┌─ Record set

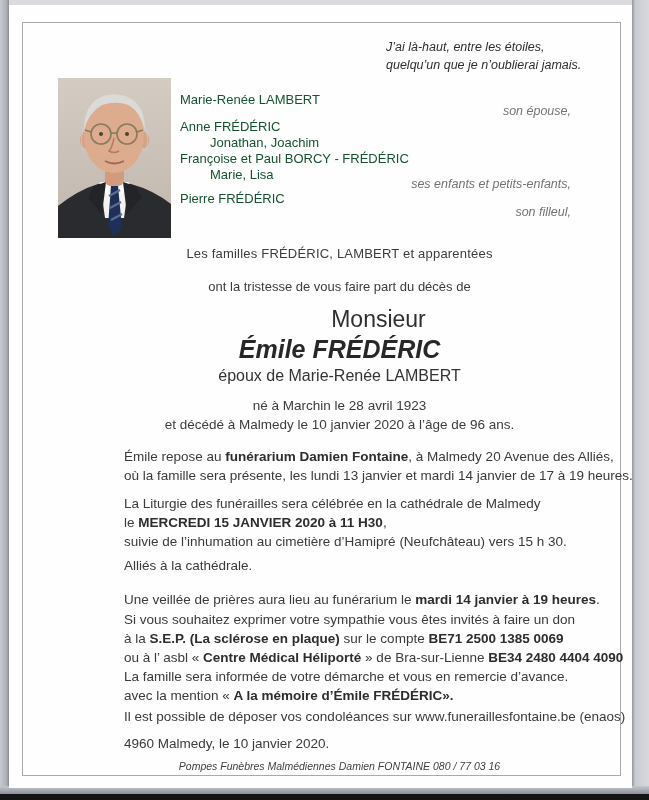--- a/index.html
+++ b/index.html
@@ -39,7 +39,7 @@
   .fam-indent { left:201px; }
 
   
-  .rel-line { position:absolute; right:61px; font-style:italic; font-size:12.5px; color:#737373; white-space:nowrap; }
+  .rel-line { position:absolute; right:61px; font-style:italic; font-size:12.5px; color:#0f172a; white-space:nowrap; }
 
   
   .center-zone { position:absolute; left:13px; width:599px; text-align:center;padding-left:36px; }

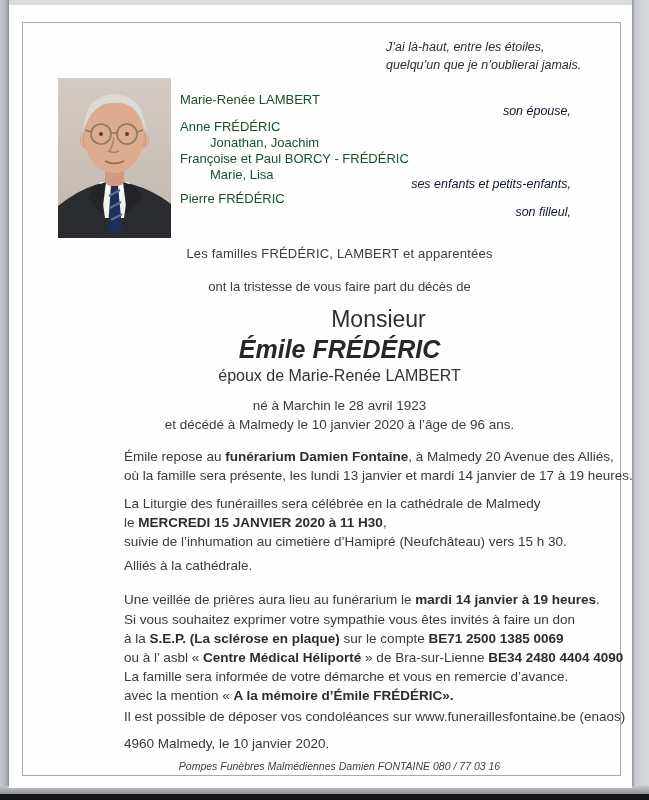--- a/index.html
+++ b/index.html
@@ -157,7 +157,7 @@
     </div>
   <div class="block blk2">
       <div class="tl"><span>La Liturgie des funérailles sera célébrée  en la cathédrale de Malmedy</span></div>
-      <div class="tl"><span> le </span><span class="bseg">MERCREDI 15 JANVIER 2020 à 11 H30</span><span>,</span></div>
+      <div class="tl"><span> le </span><span class="bseg">MERCREDI 13 JANVIER 2020 à 11 H30</span><span>,</span></div>
       <div class="tl"><span>suivie de l’inhumation au cimetière d’Hamipré (Neufchâteau) vers 15 h 30.</span></div>
     </div>
   <div class="block blk3">

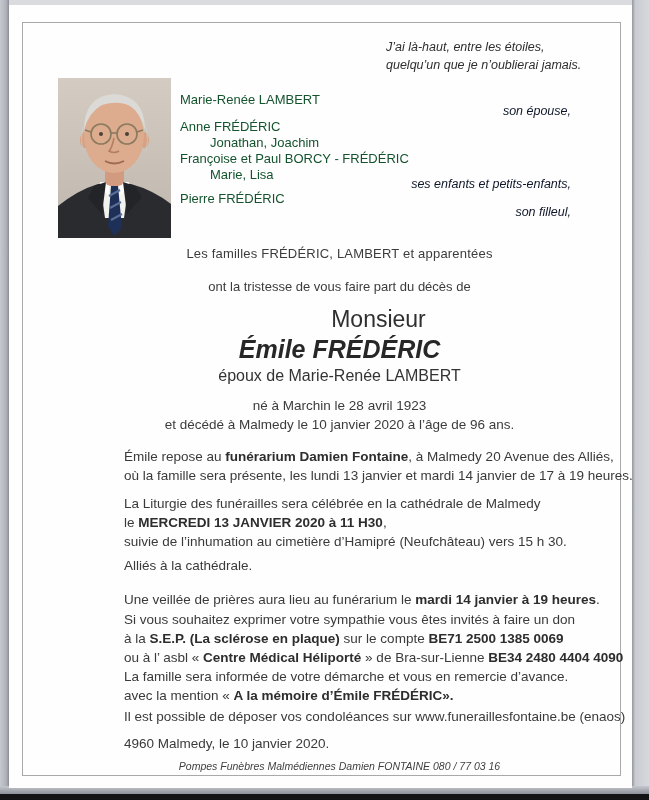--- a/index.html
+++ b/index.html
@@ -58,7 +58,7 @@
   .blk1 { top:442px; }
   .blk2 { top:489px; }
   .blk3 { top:551px; }
-  .blk4 { top:578px;margin-top:7px; }
+  .blk4 { top:578px; }
   .blk5 { top:605px; }
   .blk6 { top:702px; }
   .blk7 { top:729px; }

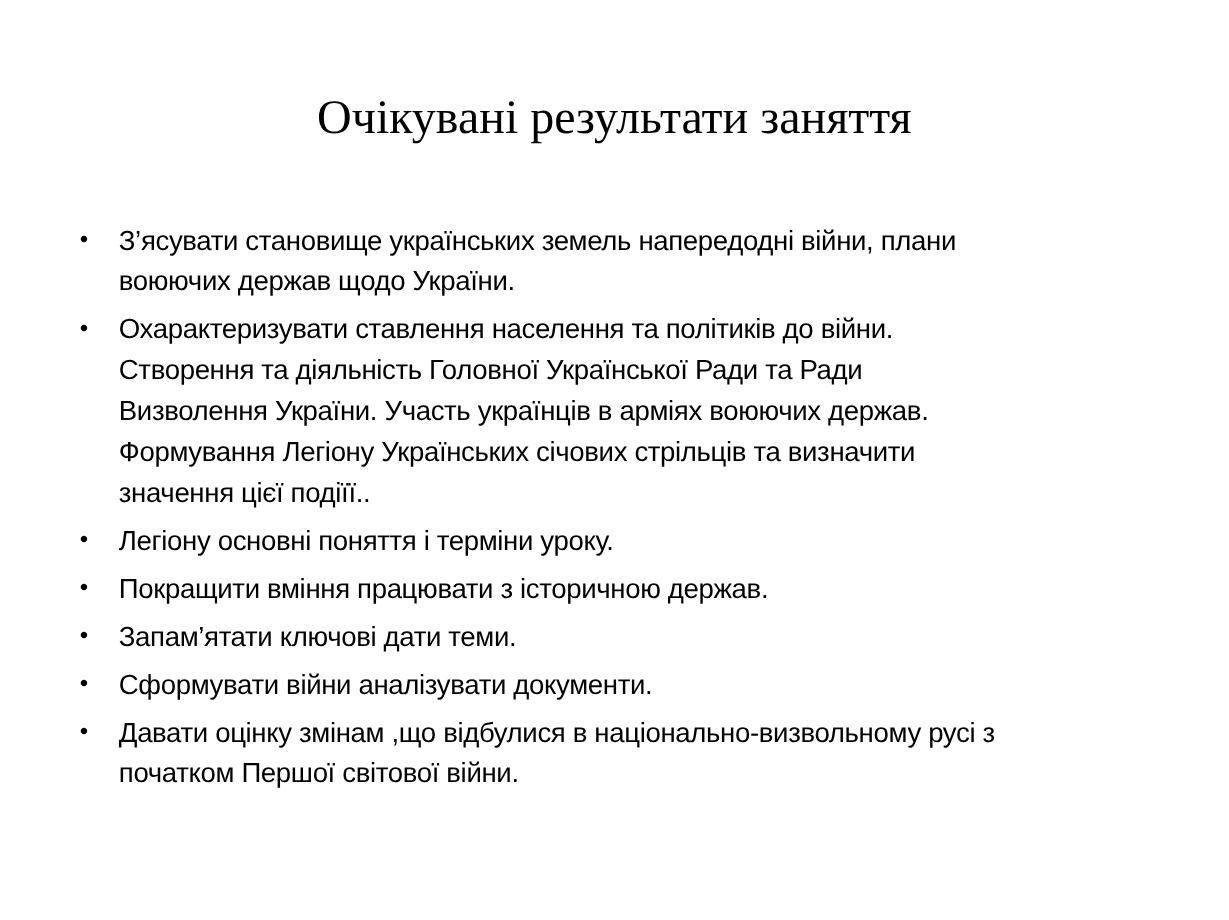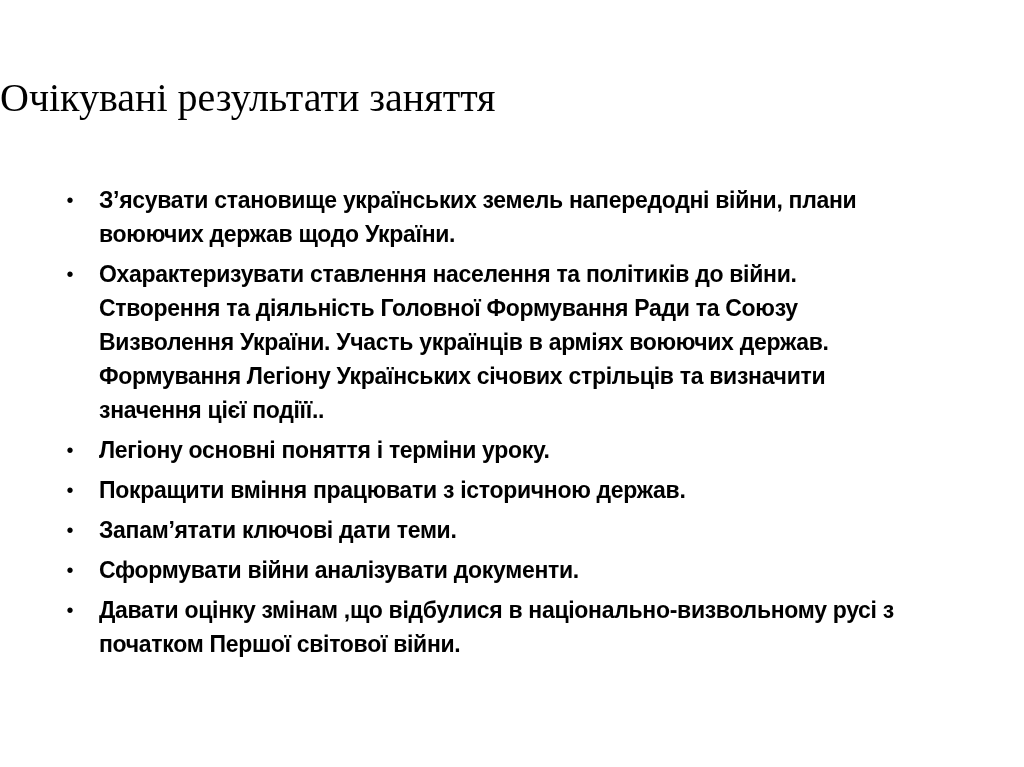--- a/index.html
+++ b/index.html
@@ -19,6 +19,7 @@
       top: 72px;
       left: 0;
       width: 1024px;
+      text-align: center;
       font-family: "Liberation Serif", "DejaVu Serif", serif;
       font-size: 40px;
       line-height: 52px;

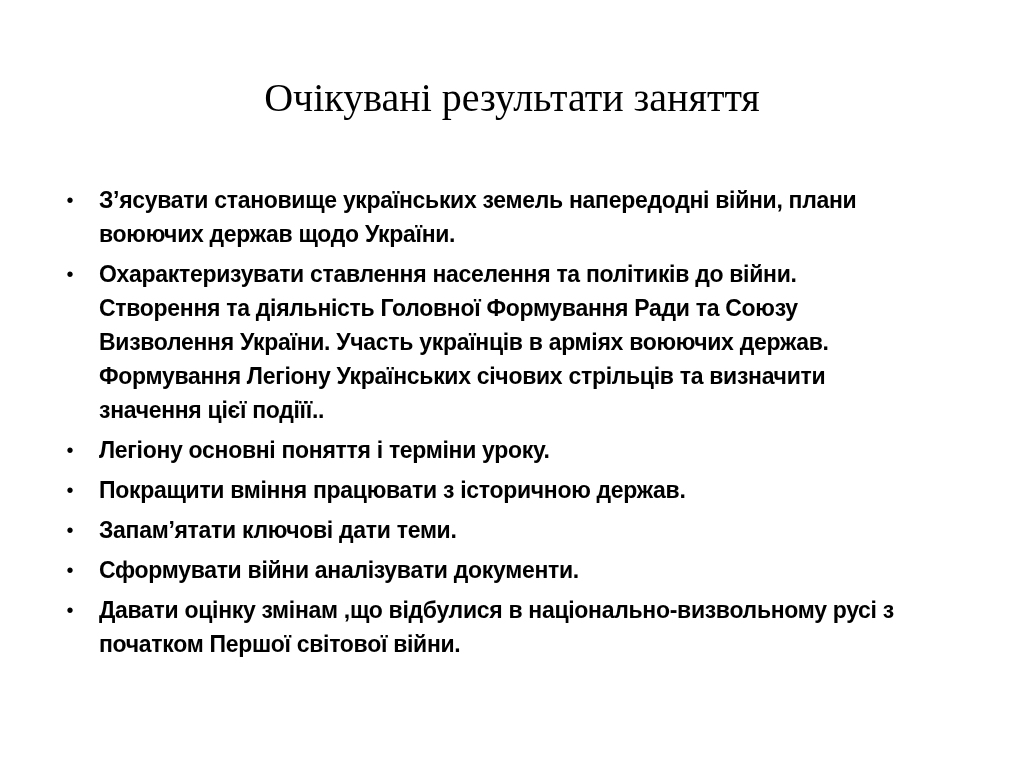--- a/index.html
+++ b/index.html
@@ -55,7 +55,6 @@
       display: block;
       white-space: pre-line;
       letter-spacing: -0.3px;
-      font-weight: bold;
     }
   </style>
 </head>

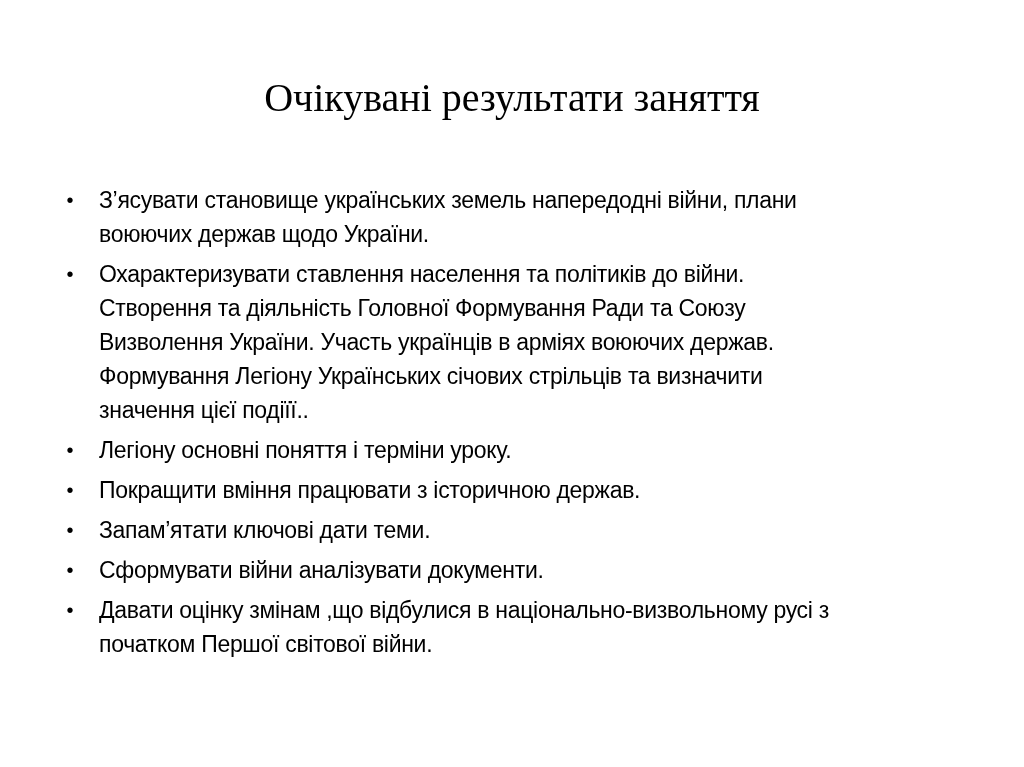--- a/index.html
+++ b/index.html
@@ -71,7 +71,7 @@
   <li class="bullet-item">
     <span class="bullet-dot">•</span>
     <span class="bullet-text">Охарактеризувати ставлення населення та політиків до війни.
-Створення та діяльність Головної Формування Ради та Союзу
+Створення та діяльність Головної Української Ради та Ради
 Визволення України. Участь українців в арміях воюючих держав.
 Формування Легіону Українських січових стрільців та визначити
 значення  цієї подіїї..</span>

└─

Check each line of the entries above, and show every one holding the word "white".

Result for this exercise:
-  .rel-line { position:absolute; right:61px; font-style:italic; font-size:12.5px; color:#737373; white-space:nowrap; }
+  .rel-line { position:absolute; right:61px; font-style:italic; font-size:12.5px; color:#0f172a; white-space:nowrap; }
       white-space: pre-line;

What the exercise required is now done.